As promised, here is this week's second book review! Once again, this book comes recommended by Reese Witherspoon's Book Club, and I liked it way more than the last book she recommended (You can check out that review here!)!
If you need a refresher, check out why I'm doing weekly book reviews, here!
I'm glad that the Reese Witherspoon Book Club redeemed itself with this pick. So, with no more ado, here is my review of Whisper Network by Chandler Baker!
Ames soon befriends the struggling Grace, a new mom. He asks her to write a recommendation in his favor in exchange for a promotion.
Sloane finally decides to put Ames's name on the B.A.D. list, as a final warning to Katherine.
But, when Ames still tries to take advantage of her, the women decide to sue Ames and Truviv. When word of the lawsuit reaches Ames ears, he committs suicide. Or so everyone thinks. Soon, the police begin questioning the women to see if Ames's death was actually murder.
Truviv soon files a counter-suit against the women, claiming their lawsuit made Ames's commit suicide.
Katherine betrays the other women by saying Ames never made advances at her.
The women seem likely to lose the counter-suit, and their jobs, when a cleaner comes forward saying Ames raped her and fathered her son.
The women then win their case, and lots of money, and the police officially rule Ames's death as a suicide since there was no proof of foul play. Now, Sloane, Ardie, and Grace decide to open their own practice, and Ardie reveals that Ames had raped her while they were on a business trip, and that her and Katherine killed him.
I found Whisper Network to be very timely, and more than a little scary. It shed light on behaviors that happen in workplaces all over the world, and also showed what can happen when women fight back against these behaviors.
I really liked the three main characters, Sloane, Ardie, and Grace. Baker gave all of them equal space in the novel, and equal chance for them to become fully developed characters. This was another novel where there was not a ton of dialogue, which I think would have helped with flushing out the characters a little more, but I felt that it never took anything away from the novel.
I typically don't like third-person POV novels, but I didn't mind it in Whisper Network. I think Baker gave equal time and attention to each woman, making the reader root for her and commiserate with her, but with third-person POV the author does a lot of telling, as opposed to showing, which is a pet peeve of mine. I like the intimate thoughts and feelings you can only get while reading a first-person POV novel. I think Baker could have stylistically done that with Whisper Network, and it would have added a level of immediacy that I feel like it lacks.

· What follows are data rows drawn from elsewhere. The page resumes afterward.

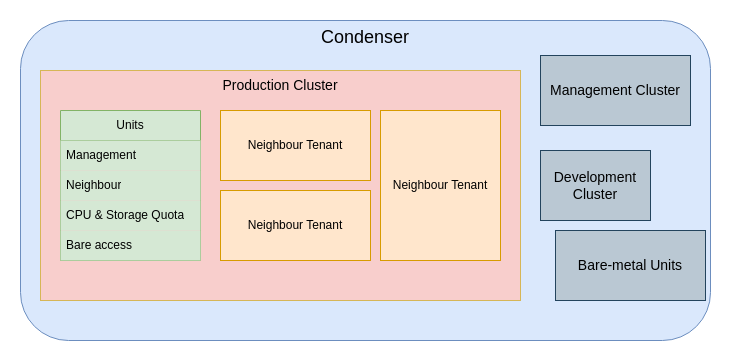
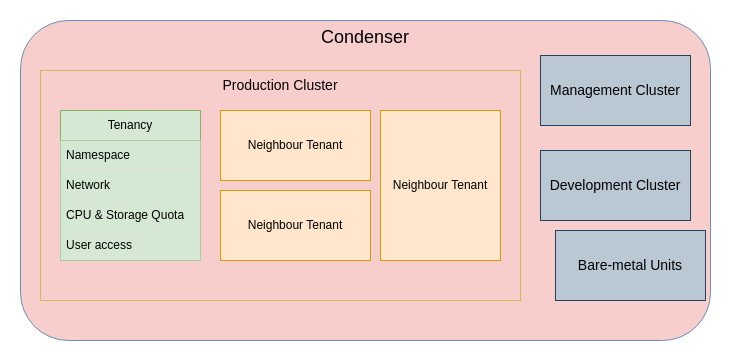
  <mxCell id="0" />
  <mxCell id="1" parent="0" />
- <mxCell id="2" value="Condenser" style="rounded=1;whiteSpace=wrap;html=1;verticalAlign=top;fontSize=18;fillColor=#dae8fc;strokeColor=#6c8ebf;" parent="1" vertex="1"><mxGeometry x="20" y="20" width="690" height="320" as="geometry" /></mxCell>
+ <mxCell id="2" value="Condenser" style="rounded=1;whiteSpace=wrap;html=1;verticalAlign=top;fontSize=18;fillColor=#f8cecc;strokeColor=#6c8ebf;" parent="1" vertex="1"><mxGeometry x="20" y="20" width="690" height="320" as="geometry" /></mxCell>
  <mxCell id="3" value="Production Cluster" style="rounded=0;whiteSpace=wrap;html=1;verticalAlign=top;fontSize=14;fillColor=#f8cecc;strokeColor=#d6b656;" parent="1" vertex="1"><mxGeometry x="40" y="70" width="480" height="230" as="geometry" /></mxCell>
  <mxCell id="4" value="Management Cluster" style="rounded=0;whiteSpace=wrap;html=1;verticalAlign=middle;fontSize=14;fillColor=#bac8d3;strokeColor=#23445d;" parent="1" vertex="1"><mxGeometry x="540" y="55" width="150" height="70" as="geometry" /></mxCell>
- <mxCell id="5" value="Development Cluster" style="rounded=0;whiteSpace=wrap;html=1;verticalAlign=middle;fontSize=14;fillColor=#bac8d3;strokeColor=#23445d;" parent="1" vertex="1"><mxGeometry x="540" y="150" width="110" height="70" as="geometry" /></mxCell>
+ <mxCell id="5" value="Development Cluster" style="rounded=0;whiteSpace=wrap;html=1;verticalAlign=middle;fontSize=14;fillColor=#bac8d3;strokeColor=#23445d;" parent="1" vertex="1"><mxGeometry x="540" y="150" width="150" height="70" as="geometry" /></mxCell>
  <mxCell id="6" value="Bare-metal Units" style="rounded=0;whiteSpace=wrap;html=1;verticalAlign=middle;fontSize=14;fillColor=#bac8d3;strokeColor=#23445d;" parent="1" vertex="1"><mxGeometry x="555" y="230" width="150" height="70" as="geometry" /></mxCell>
- <mxCell id="7" value="Units" style="swimlane;fontStyle=0;childLayout=stackLayout;horizontal=1;startSize=30;horizontalStack=0;resizeParent=1;resizeParentMax=0;resizeLast=0;collapsible=1;marginBottom=0;whiteSpace=wrap;html=1;fillColor=#d5e8d4;strokeColor=#82b366;" parent="1" vertex="1"><mxGeometry x="60" y="110" width="140" height="150" as="geometry" /></mxCell>
- <mxCell id="8" value="Management" style="text;strokeColor=none;fillColor=#d5e8d4;align=left;verticalAlign=middle;spacingLeft=4;spacingRight=4;overflow=hidden;points=[[0,0.5],[1,0.5]];portConstraint=eastwest;rotatable=0;whiteSpace=wrap;html=1;" parent="7" vertex="1"><mxGeometry y="30" width="140" height="30" as="geometry" /></mxCell>
- <mxCell id="9" value="Neighbour" style="text;strokeColor=none;fillColor=#d5e8d4;align=left;verticalAlign=middle;spacingLeft=4;spacingRight=4;overflow=hidden;points=[[0,0.5],[1,0.5]];portConstraint=eastwest;rotatable=0;whiteSpace=wrap;html=1;" parent="7" vertex="1"><mxGeometry y="60" width="140" height="30" as="geometry" /></mxCell>
+ <mxCell id="7" value="Tenancy" style="swimlane;fontStyle=0;childLayout=stackLayout;horizontal=1;startSize=30;horizontalStack=0;resizeParent=1;resizeParentMax=0;resizeLast=0;collapsible=1;marginBottom=0;whiteSpace=wrap;html=1;fillColor=#d5e8d4;strokeColor=#82b366;" parent="1" vertex="1"><mxGeometry x="60" y="110" width="140" height="150" as="geometry" /></mxCell>
+ <mxCell id="8" value="Namespace" style="text;strokeColor=none;fillColor=#d5e8d4;align=left;verticalAlign=middle;spacingLeft=4;spacingRight=4;overflow=hidden;points=[[0,0.5],[1,0.5]];portConstraint=eastwest;rotatable=0;whiteSpace=wrap;html=1;" parent="7" vertex="1"><mxGeometry y="30" width="140" height="30" as="geometry" /></mxCell>
+ <mxCell id="9" value="Network" style="text;strokeColor=none;fillColor=#d5e8d4;align=left;verticalAlign=middle;spacingLeft=4;spacingRight=4;overflow=hidden;points=[[0,0.5],[1,0.5]];portConstraint=eastwest;rotatable=0;whiteSpace=wrap;html=1;" parent="7" vertex="1"><mxGeometry y="60" width="140" height="30" as="geometry" /></mxCell>
  <mxCell id="10" value="CPU &amp;amp; Storage Quota" style="text;strokeColor=none;fillColor=#d5e8d4;align=left;verticalAlign=middle;spacingLeft=4;spacingRight=4;overflow=hidden;points=[[0,0.5],[1,0.5]];portConstraint=eastwest;rotatable=0;whiteSpace=wrap;html=1;" parent="7" vertex="1"><mxGeometry y="90" width="140" height="30" as="geometry" /></mxCell>
- <mxCell id="11" value="Bare access" style="text;strokeColor=none;fillColor=#d5e8d4;align=left;verticalAlign=middle;spacingLeft=4;spacingRight=4;overflow=hidden;points=[[0,0.5],[1,0.5]];portConstraint=eastwest;rotatable=0;whiteSpace=wrap;html=1;" parent="7" vertex="1"><mxGeometry y="120" width="140" height="30" as="geometry" /></mxCell>
+ <mxCell id="11" value="User access" style="text;strokeColor=none;fillColor=#d5e8d4;align=left;verticalAlign=middle;spacingLeft=4;spacingRight=4;overflow=hidden;points=[[0,0.5],[1,0.5]];portConstraint=eastwest;rotatable=0;whiteSpace=wrap;html=1;" parent="7" vertex="1"><mxGeometry y="120" width="140" height="30" as="geometry" /></mxCell>
  <mxCell id="12" value="Neighbour Tenant" style="rounded=0;whiteSpace=wrap;html=1;verticalAlign=middle;fontSize=12;fillColor=#ffe6cc;strokeColor=#d79b00;" parent="1" vertex="1"><mxGeometry x="220" y="110" width="150" height="70" as="geometry" /></mxCell>
  <mxCell id="13" value="Neighbour Tenant" style="rounded=0;whiteSpace=wrap;html=1;verticalAlign=middle;fontSize=12;fillColor=#ffe6cc;strokeColor=#d79b00;" parent="1" vertex="1"><mxGeometry x="220" y="190" width="150" height="70" as="geometry" /></mxCell>
  <mxCell id="14" value="Neighbour Tenant" style="rounded=0;whiteSpace=wrap;html=1;verticalAlign=middle;fontSize=12;fillColor=#ffe6cc;strokeColor=#d79b00;" parent="1" vertex="1"><mxGeometry x="380" y="110" width="120" height="150" as="geometry" /></mxCell>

Baker had a tendency to start chapters with a long stream-of-consciousness section. I found this very jarring as it took the reader out of the novel, and then dropped them back in with whichever character the chapter was following. I found it a little distracting to be in the middle of the action, and then start reading about how motherhood changes people, for example. I think some of the stream-of-consciousness passages were very good, and raised interesting questions, but Baker began most chapters in that way and it began to feel a little tedious.
Stylistically, I enjoyed Baker's writing. I thought some of her passages were stunning to read, and very thought provoking, but others, as I said before, took you too far out of the action of the novel. I think if she had put some more style into the rest of the passages, this novel would have been perfection!
I really enjoyed Whisper Network by Chandler Baker. I give it a solid 4 out of 5!